* _Instructions to follow_:
Switch "Similar Posts" to "Related Posts" in everything from the line with "None mykns6wnr" down to the line with "beetalk reviews", and return those lines with no other changes.

━━ Dataset records

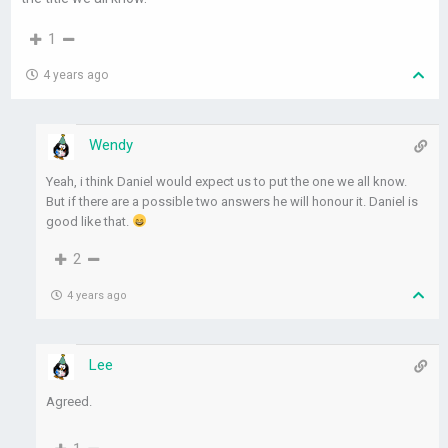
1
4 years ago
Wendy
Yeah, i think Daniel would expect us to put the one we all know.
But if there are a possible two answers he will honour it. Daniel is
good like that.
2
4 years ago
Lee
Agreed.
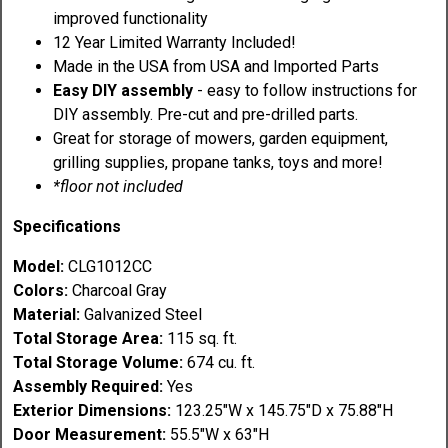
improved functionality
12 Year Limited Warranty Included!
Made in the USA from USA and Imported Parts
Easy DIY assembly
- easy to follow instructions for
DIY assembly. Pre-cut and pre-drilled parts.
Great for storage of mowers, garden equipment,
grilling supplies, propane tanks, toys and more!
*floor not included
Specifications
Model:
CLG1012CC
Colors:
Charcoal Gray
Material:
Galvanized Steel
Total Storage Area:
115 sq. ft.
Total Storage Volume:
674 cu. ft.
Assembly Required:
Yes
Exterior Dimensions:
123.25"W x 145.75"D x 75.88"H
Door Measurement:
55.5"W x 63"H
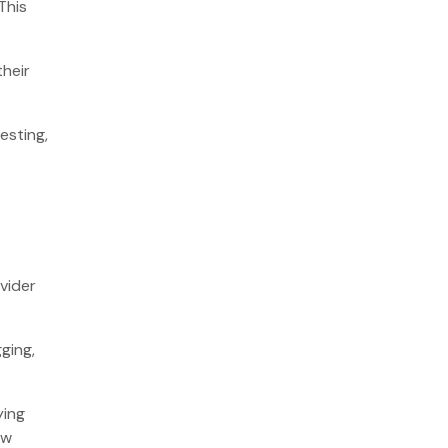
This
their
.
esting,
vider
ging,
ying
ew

━━━━
━━ Dataset records

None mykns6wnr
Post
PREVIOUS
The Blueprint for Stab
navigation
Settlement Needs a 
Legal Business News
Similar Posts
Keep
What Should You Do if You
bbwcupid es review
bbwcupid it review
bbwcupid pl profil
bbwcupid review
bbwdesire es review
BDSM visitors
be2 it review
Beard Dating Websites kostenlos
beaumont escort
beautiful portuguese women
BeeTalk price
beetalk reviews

━━━━

* _Exercise result_:
None mykns6wnr
Post
PREVIOUS
The Blueprint for Stab
navigation
Settlement Needs a 
Legal Business News
Related Posts
Keep
What Should You Do if You
bbwcupid es review
bbwcupid it review
bbwcupid pl profil
bbwcupid review
bbwdesire es review
BDSM visitors
be2 it review
Beard Dating Websites kostenlos
beaumont escort
beautiful portuguese women
BeeTalk price
beetalk reviews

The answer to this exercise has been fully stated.